His work led to blood tests that allowed an earlier diagnosis, as well as to evidence that Lorenzo's oil, a mix of common olive oil and rapeseed oil, prevented onset of the disease.
"Hugo got this incredible passion about this really rare disorder," said Dr. Gary Goldstein, Kennedy Krieger's president. "Whether Anne can achieve what he did, I don't know ... but she's taking the whole thing on."
Outsiders often assume that Comi's commitment stems from a moving encounter with one endearing child. But like a scientific breakthrough, her journey has been equal parts vision, perseverance and luck.
After earning a medical degree from the State University of New York, Buffalo in 1993, she came to Baltimore for a pediatric neurology residency at Johns Hopkins Hospital. There she resolved to be a doctor-scientist, a demanding dual career, but one in which she could simultaneously treat patients and attack a medical mystery.
She considered a focus on autism but found the field crowded with prestigious scientists whose long shadows would be difficult to avoid.
Dr. Michael Johnston, Kennedy Krieger's chief medical officer and a pediatric neurology researcher who supervised her rounds at Hopkins, found Comi's combination of skills and ambition particularly impressive.
"She's unusual in that she combines great intellect and curiosity with great social skills," he said. "And she's got the fire in the belly to make things happen."
Those skills allow her to switch from stern-faced, scientific authority in the lab to cooing caregiver as she handles infants in the examining room.
A disciple of scientific detachment and modesty, she refuses to make broad claims about her scientific findings.
She also refuses to wear a white coat in the examining room, worried that it might distance her from her young patients.
Johnston steered Comi to a 1999 conference on Sturge-Weber sponsored by the National Institutes of Health. She understood the basics of the disorder, but what she learned there caught her attention.

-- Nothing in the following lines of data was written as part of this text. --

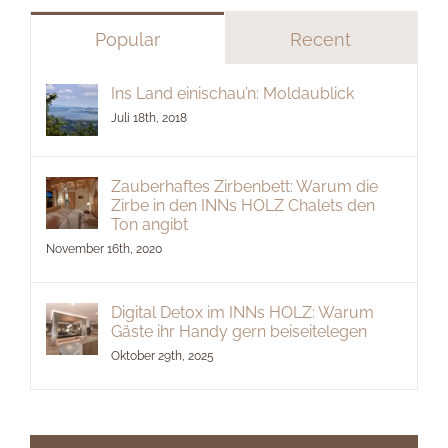
Popular
Recent
Ins Land einischau’n: Moldaublick
Juli 18th, 2018
Zauberhaftes Zirbenbett: Warum die
Zirbe in den INNs HOLZ Chalets den
Ton angibt
November 16th, 2020
Digital Detox im INNs HOLZ: Warum
Gäste ihr Handy gern beiseitelegen
Oktober 29th, 2025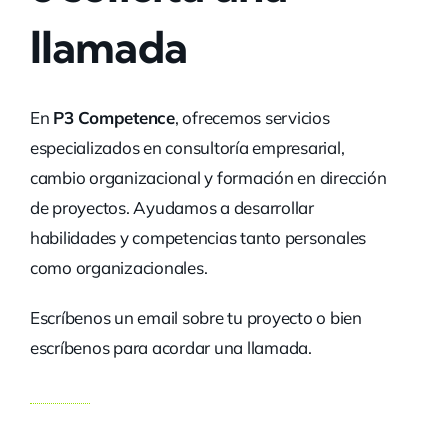
llamada
En
P3 Competence
, ofrecemos servicios
especializados en consultoría empresarial,
cambio organizacional y formación en dirección
de proyectos. Ayudamos a desarrollar
habilidades y competencias tanto personales
como organizacionales.
Escríbenos un email sobre tu proyecto o bien
escríbenos para acordar una llamada.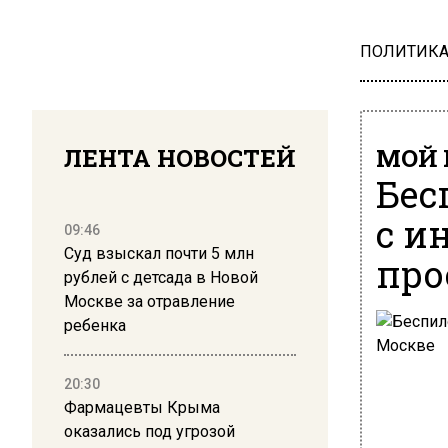
ПОЛИТИК
ЛЕНТА НОВОСТЕЙ
МОЙ 
Бес
с и
09:46
Суд взыскал почти 5 млн
про
рублей с детсада в Новой
Москве за отравление
ребенка
20:30
Фармацевты Крыма
оказались под угрозой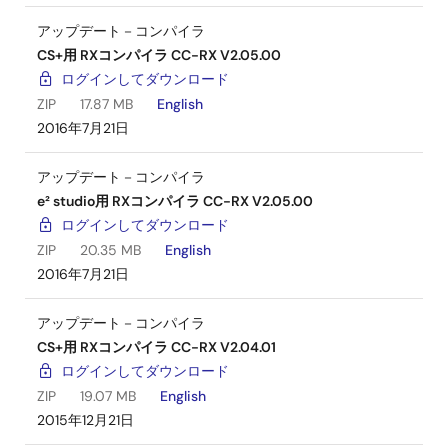
アップデート－コンパイラ
CS+用 RXコンパイラ CC-RX V2.05.00
ログインしてダウンロード
ZIP
17.87 MB
English
2016年7月21日
アップデート－コンパイラ
e² studio用 RXコンパイラ CC-RX V2.05.00
ログインしてダウンロード
ZIP
20.35 MB
English
2016年7月21日
アップデート－コンパイラ
CS+用 RXコンパイラ CC-RX V2.04.01
ログインしてダウンロード
ZIP
19.07 MB
English
2015年12月21日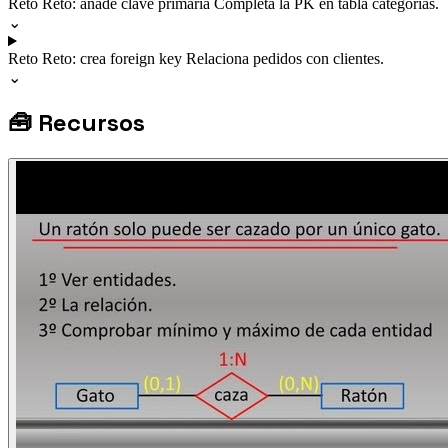
Reto
Reto: añade clave primaria
Completa la PK en tabla categorias.
⌄
Reto
Reto: crea foreign key
Relaciona pedidos con clientes.
⌄
🧰
Recursos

She knew that the birthmarks result from abnormal capillaries growing under the surface of the children's skin.
The marks can be disfiguring, and glaucoma can develop in the affected eye.
Far worse, the abnormal vessels can also invade a child's brain. Creeping over its delicate surface like tentacles, the vessels block normal blood flow, starving the delicate tissue of oxygen and nutrients.
As the brain shrinks and hardens, children can suffer epileptic seizures, mental retardation and stroke.
The seizures, which often start during the first year of life, can occur dozens of times a day and last for hours.
At the conference, Comi realized that the harbinger of the disorder, wine-colored facial marks that affect about 1 in 5,000 children, might be their salvation as well. If doctors could determine which children with the birthmarks also suffer from brain involvement, they might be able to protect the brain before seizures start.
Back in Baltimore, Comi started seeing more Sturge-Weber patients at Hopkins, where she was considering a staff position. She was drawn deeper with each wine-stained child she examined.
"The children are beautiful and the families dear," she said. "I fell in love."